[Collected data]
# # # # #

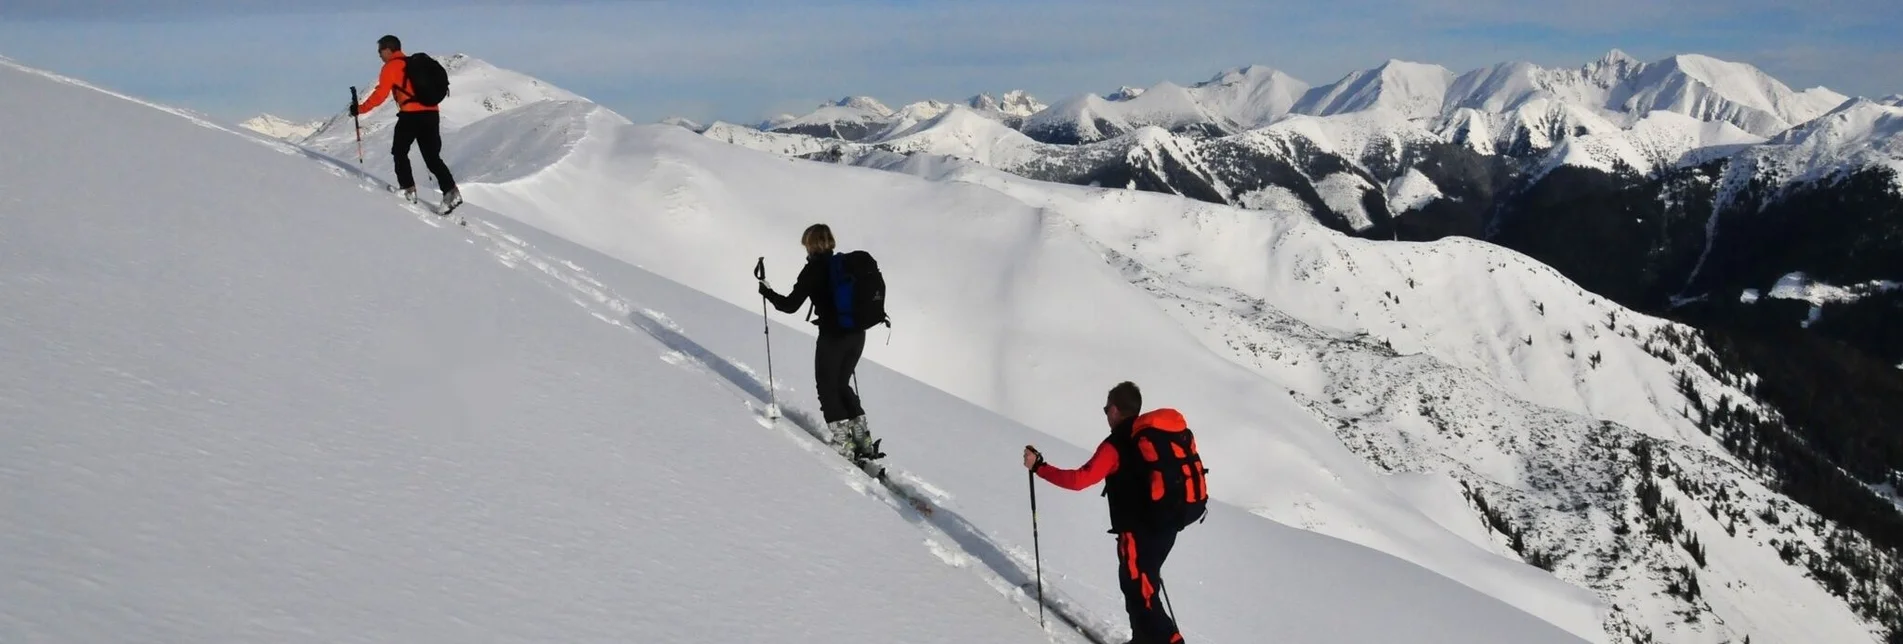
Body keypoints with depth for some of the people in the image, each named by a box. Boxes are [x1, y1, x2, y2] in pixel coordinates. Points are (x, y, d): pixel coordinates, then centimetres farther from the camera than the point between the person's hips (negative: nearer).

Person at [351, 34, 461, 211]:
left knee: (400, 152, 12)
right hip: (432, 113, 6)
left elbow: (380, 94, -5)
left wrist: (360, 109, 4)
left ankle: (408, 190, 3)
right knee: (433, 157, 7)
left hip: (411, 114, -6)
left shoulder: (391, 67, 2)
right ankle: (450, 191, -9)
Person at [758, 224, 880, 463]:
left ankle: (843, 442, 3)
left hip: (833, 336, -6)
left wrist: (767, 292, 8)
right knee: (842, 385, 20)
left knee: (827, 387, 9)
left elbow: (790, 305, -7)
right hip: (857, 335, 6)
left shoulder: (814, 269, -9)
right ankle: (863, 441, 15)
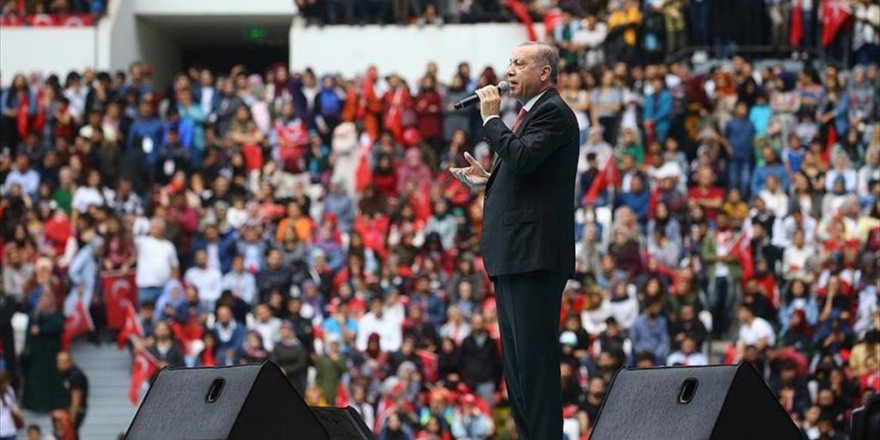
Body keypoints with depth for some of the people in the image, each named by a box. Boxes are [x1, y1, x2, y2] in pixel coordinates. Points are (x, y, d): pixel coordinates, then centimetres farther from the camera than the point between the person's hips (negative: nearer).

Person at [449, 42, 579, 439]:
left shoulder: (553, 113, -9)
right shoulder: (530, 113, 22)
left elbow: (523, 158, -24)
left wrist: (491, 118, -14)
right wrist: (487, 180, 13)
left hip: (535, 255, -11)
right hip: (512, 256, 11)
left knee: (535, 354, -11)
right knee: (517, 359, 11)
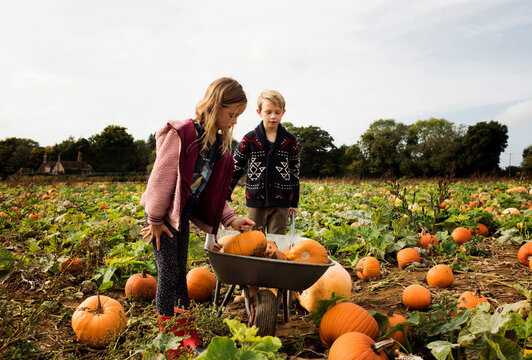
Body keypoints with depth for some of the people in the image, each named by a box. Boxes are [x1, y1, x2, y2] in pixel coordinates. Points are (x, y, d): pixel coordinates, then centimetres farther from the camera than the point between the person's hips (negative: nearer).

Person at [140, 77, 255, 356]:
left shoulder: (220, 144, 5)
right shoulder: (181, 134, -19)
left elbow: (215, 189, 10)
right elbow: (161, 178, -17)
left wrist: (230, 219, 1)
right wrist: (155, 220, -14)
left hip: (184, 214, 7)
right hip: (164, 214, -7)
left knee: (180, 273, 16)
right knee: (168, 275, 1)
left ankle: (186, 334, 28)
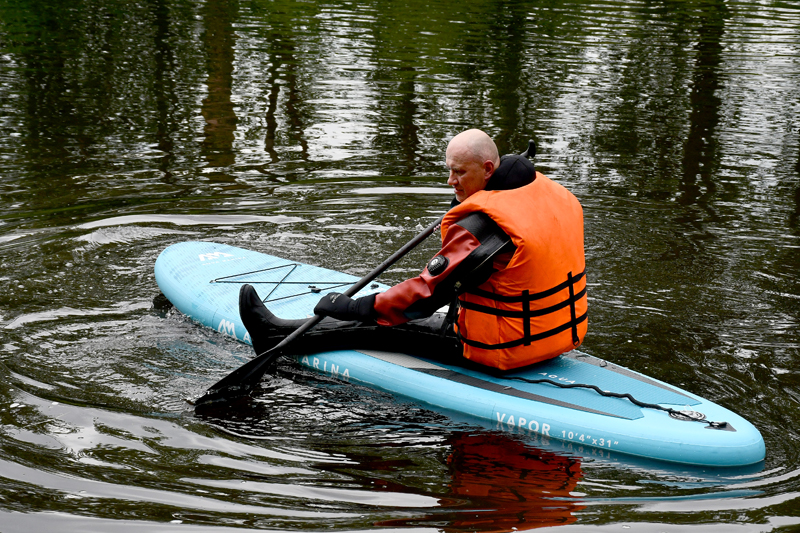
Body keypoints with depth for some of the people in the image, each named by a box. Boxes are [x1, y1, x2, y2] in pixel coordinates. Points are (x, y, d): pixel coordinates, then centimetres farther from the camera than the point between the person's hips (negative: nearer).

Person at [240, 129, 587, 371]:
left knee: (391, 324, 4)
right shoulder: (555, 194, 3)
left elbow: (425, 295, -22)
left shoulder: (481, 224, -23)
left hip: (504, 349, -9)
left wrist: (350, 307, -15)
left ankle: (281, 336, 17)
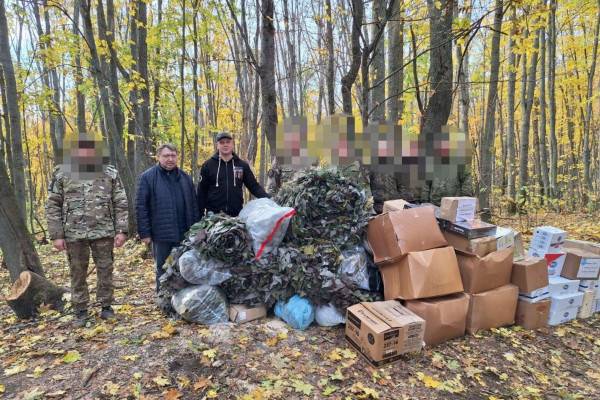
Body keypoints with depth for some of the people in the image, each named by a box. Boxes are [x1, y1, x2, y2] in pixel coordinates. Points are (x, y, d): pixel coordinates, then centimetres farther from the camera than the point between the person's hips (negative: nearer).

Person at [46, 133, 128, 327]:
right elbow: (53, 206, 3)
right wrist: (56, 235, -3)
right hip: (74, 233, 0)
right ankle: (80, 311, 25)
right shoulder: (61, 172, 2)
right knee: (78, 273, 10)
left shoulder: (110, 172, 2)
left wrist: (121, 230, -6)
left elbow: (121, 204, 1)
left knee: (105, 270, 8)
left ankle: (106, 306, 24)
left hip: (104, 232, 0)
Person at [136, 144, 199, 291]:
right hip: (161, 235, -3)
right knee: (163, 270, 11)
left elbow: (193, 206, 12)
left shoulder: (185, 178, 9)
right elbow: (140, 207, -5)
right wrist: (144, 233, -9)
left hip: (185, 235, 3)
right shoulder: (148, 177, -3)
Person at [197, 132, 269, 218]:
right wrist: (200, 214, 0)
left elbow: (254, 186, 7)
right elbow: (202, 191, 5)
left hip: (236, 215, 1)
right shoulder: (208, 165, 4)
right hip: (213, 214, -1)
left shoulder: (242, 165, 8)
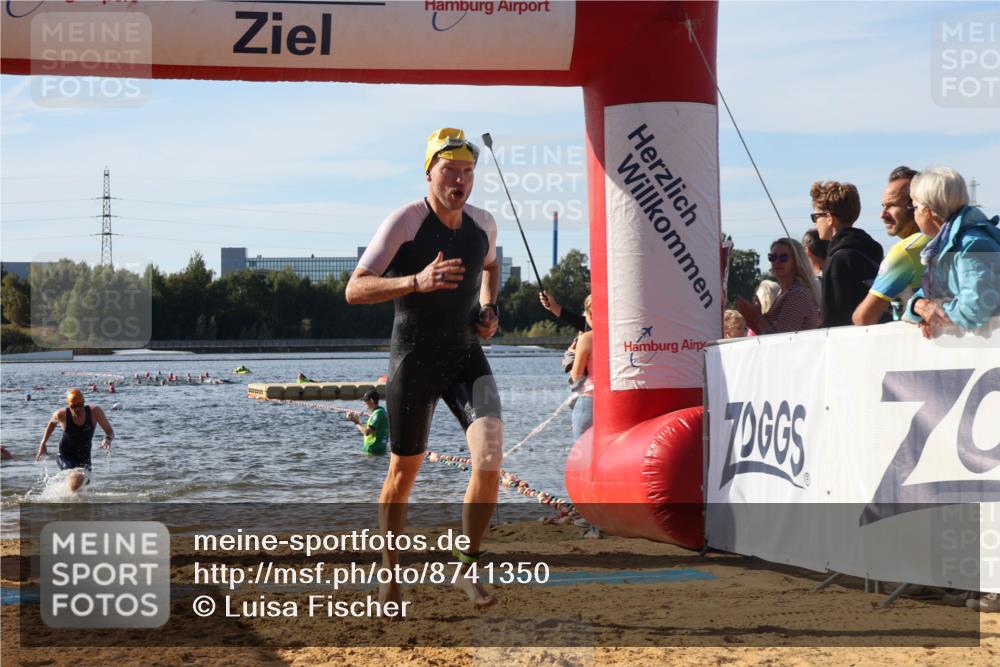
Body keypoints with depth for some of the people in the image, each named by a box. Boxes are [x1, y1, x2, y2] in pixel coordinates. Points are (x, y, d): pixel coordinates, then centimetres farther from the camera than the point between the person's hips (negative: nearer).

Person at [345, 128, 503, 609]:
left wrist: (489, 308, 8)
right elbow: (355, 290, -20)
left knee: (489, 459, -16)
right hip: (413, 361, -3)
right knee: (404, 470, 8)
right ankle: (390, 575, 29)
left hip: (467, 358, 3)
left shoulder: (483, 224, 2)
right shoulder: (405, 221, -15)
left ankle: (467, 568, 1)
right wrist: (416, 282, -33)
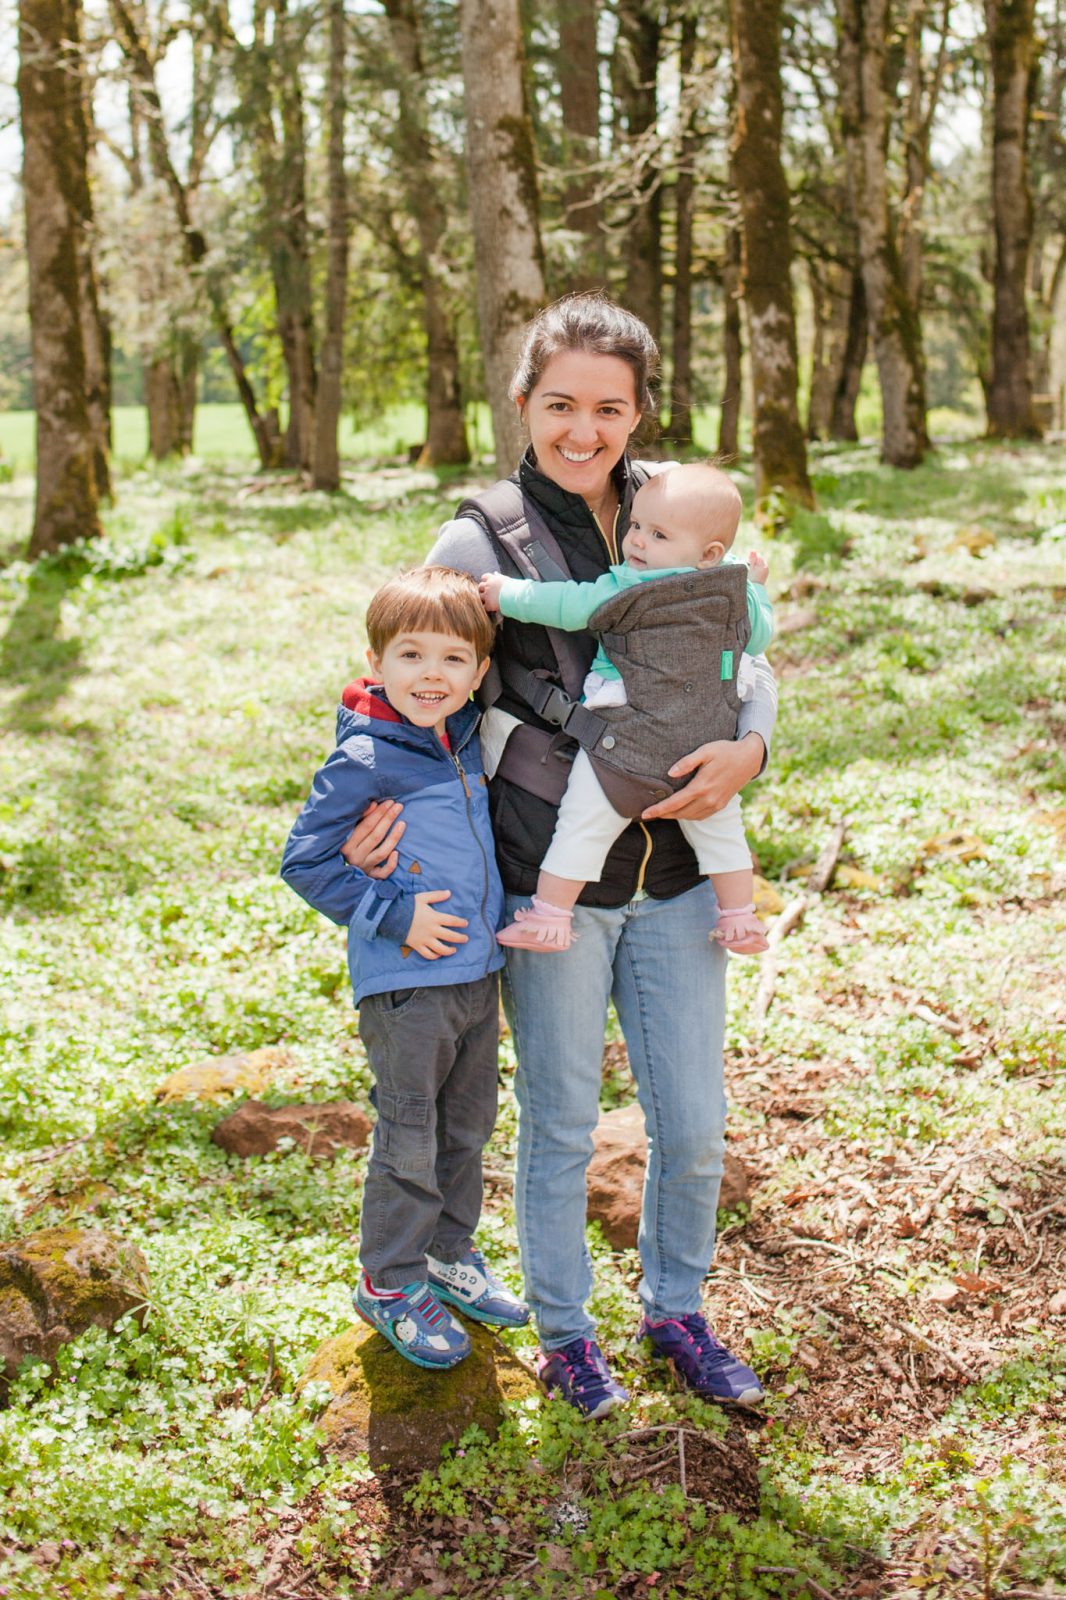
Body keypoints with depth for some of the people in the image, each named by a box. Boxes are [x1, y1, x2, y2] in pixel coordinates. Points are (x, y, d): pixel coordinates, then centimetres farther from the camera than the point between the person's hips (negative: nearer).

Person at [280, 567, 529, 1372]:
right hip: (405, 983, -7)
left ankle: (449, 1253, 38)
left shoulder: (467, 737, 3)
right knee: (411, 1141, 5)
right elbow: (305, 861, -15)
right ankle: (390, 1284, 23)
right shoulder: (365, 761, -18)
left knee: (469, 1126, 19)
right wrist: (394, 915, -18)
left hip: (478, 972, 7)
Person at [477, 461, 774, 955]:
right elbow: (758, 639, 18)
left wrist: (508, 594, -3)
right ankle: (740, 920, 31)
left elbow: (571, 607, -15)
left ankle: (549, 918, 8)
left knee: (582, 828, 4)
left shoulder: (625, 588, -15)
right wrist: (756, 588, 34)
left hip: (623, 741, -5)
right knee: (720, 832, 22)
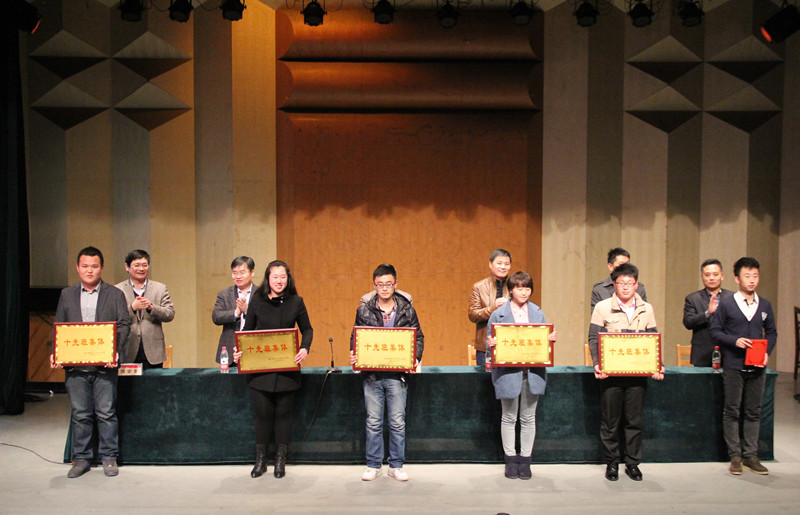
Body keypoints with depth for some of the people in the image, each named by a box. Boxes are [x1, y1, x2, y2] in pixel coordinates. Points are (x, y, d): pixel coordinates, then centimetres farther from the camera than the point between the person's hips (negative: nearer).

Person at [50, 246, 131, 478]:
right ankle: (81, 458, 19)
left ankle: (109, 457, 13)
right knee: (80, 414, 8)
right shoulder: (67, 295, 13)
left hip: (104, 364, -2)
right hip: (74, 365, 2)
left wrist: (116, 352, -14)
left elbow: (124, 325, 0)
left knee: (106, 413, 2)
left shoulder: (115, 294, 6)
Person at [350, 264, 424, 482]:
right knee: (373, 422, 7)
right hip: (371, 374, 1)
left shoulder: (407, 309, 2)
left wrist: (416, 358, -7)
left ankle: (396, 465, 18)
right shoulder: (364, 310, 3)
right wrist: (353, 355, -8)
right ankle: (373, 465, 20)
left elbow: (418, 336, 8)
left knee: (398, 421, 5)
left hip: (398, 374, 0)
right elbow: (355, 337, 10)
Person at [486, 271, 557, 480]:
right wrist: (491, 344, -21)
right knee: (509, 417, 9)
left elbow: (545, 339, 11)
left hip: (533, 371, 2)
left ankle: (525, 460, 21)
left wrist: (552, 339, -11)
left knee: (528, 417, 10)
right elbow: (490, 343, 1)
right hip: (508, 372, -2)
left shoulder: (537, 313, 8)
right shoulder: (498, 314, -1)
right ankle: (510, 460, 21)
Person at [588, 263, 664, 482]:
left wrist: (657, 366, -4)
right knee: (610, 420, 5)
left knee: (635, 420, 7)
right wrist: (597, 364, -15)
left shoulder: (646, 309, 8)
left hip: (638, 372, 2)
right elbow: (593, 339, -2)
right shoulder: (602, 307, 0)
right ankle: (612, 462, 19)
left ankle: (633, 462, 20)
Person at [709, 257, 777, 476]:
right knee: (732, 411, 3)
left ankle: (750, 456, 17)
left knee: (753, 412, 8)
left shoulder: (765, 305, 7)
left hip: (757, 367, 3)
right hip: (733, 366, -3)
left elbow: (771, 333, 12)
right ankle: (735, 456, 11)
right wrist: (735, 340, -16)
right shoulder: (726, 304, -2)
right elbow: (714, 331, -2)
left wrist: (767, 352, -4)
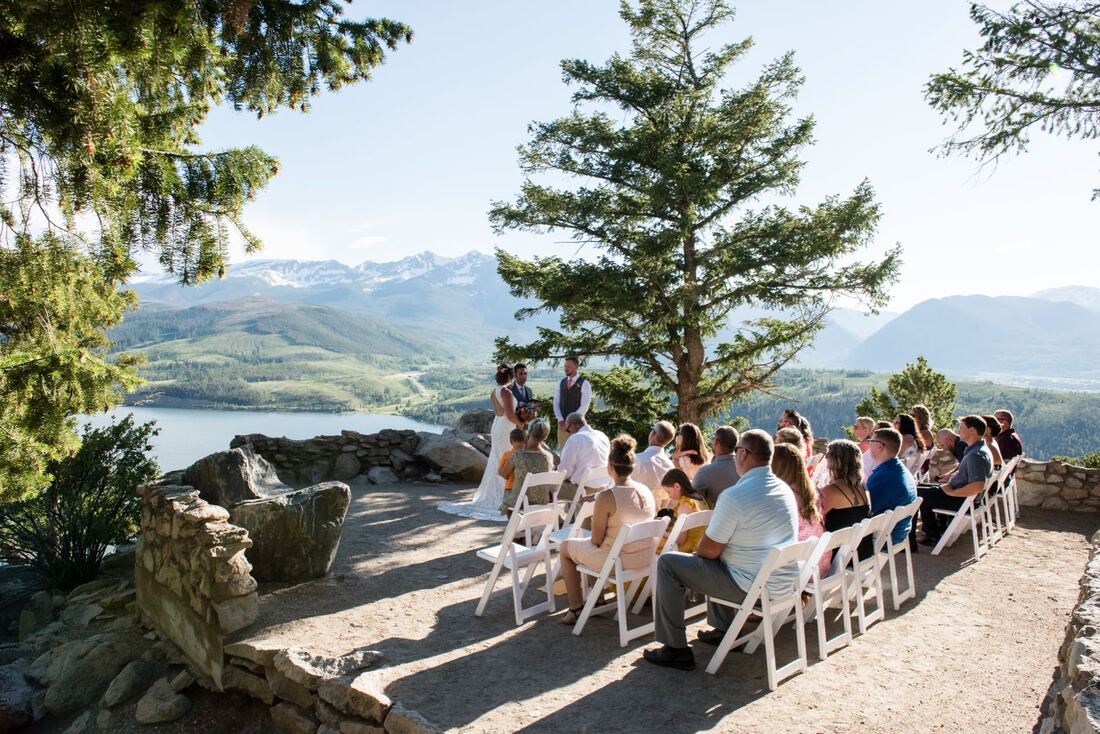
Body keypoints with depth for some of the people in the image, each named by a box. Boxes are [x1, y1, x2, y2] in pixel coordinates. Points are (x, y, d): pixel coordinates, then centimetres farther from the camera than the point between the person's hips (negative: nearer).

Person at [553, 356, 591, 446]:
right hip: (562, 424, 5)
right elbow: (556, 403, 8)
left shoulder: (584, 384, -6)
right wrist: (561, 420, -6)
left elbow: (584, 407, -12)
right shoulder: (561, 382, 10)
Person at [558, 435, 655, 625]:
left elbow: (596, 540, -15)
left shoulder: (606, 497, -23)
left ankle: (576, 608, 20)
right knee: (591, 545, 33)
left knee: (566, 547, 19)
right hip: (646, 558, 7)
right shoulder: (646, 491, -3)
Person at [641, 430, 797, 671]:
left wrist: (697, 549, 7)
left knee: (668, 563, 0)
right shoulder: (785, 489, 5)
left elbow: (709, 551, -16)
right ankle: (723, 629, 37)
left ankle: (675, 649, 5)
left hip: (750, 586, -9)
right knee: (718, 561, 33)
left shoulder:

# # # # #

## TASK OBJECTIVE
From the entries above, return exactly the line containing "right hip: (413, 361, -3)", the line containing "right wrist: (416, 282, -33)", and all lines between, and nothing else.

## TASK ANSWER
right hip: (413, 361, -3)
right knee: (404, 470, 8)
right ankle: (390, 575, 29)
left hip: (467, 358, 3)
left shoulder: (483, 224, 2)
right shoulder: (405, 221, -15)
left ankle: (467, 568, 1)
right wrist: (416, 282, -33)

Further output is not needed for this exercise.